Hi lads, I want to start making my build thread as I've done a few mods now, had a go but can't find how to upload pics? Sorry if I'm being thick haha just not very good at this stuff lol, thanks in advance


----------



## Hoggy (May 8, 2002)

Hi Sam.
To show us a pic.
Sign up with http://www.photobucket.com, its free. 
Upload pics from you PC using "Browse", click the "cog wheel" & click "get links" click the "IMG code " text & paste into your post.
Or use the "upload attachment" facility below each reply. 
Hoggy.


----------



## Pugwash69 (Jun 12, 2012)

If you do upload attachments on the board, it's handy to "place inline" else it tends to show them in reverse order.
I resize all of my forum attachments to about 800x600 pixels, which is within the size restrictions of the forum.


----------



## ades tt 180 (Jun 19, 2011)

Why are there size restrictions on this forum?


----------



## Hoggy (May 8, 2002)

ades tt 180 said:


> Why are there size restrictions on this forum?

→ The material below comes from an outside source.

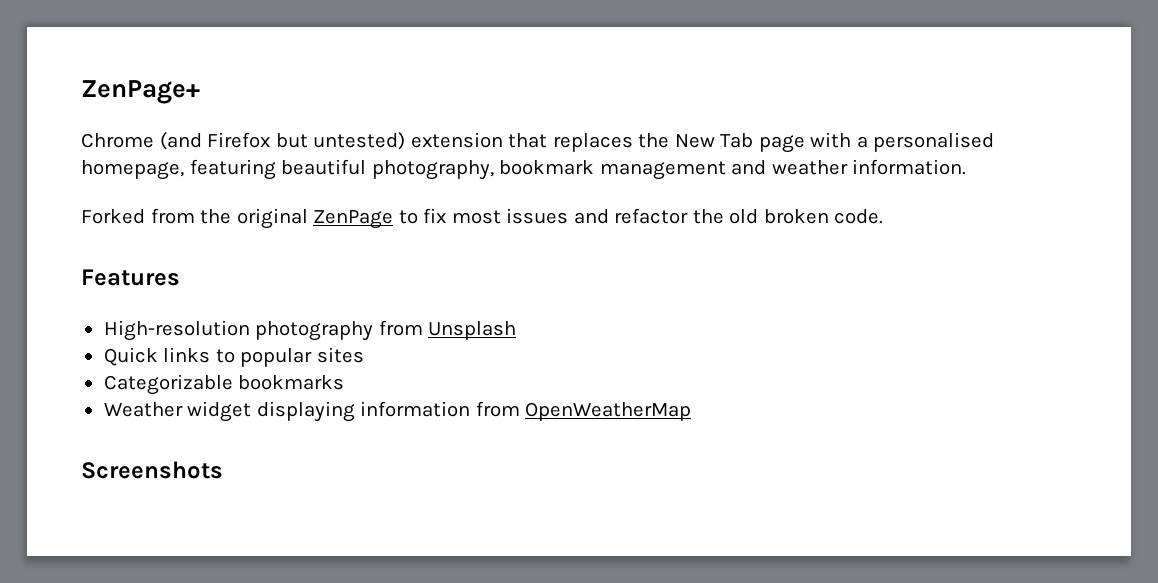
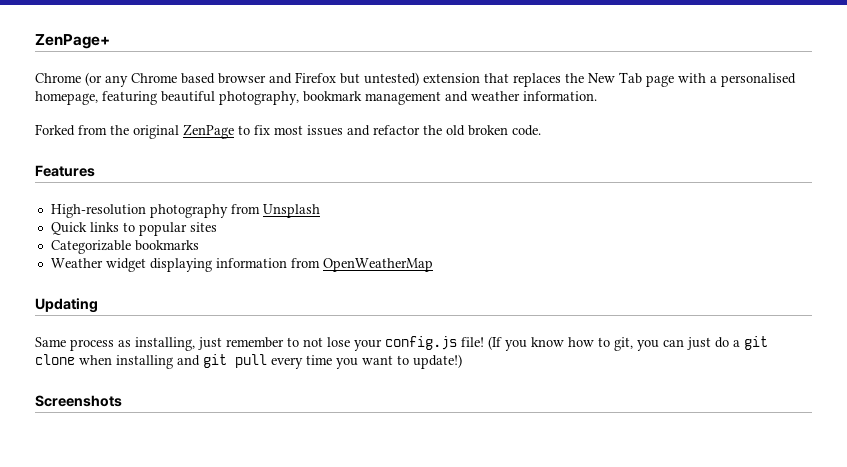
[159,132,202,150] (and -> [85,72,292,87] (or any Chrome based browser and
(692, 411) none -> [35,298,98,313] [35,336,768,351] [35,354,462,369] // Updating // Same process as installing, just remember to not lose your config.js file! (If you know how to git, you can just do a git clone when installing and git pull every time you want to update!)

Hi, Because it makes it more difficult for members with slow Broad Band connections to view topics, is one reason.
Hoggy.


----------



## Pugwash69 (Jun 12, 2012)

Attachments are uploaded to the web server and if it let us upload 5MB images I'm sure it would quickly fill up.


----------



## samgilding (Feb 5, 2014)

Thanks for your help guys much appreciated! Progress thread will be coming tommorow (motivation permitting)


----------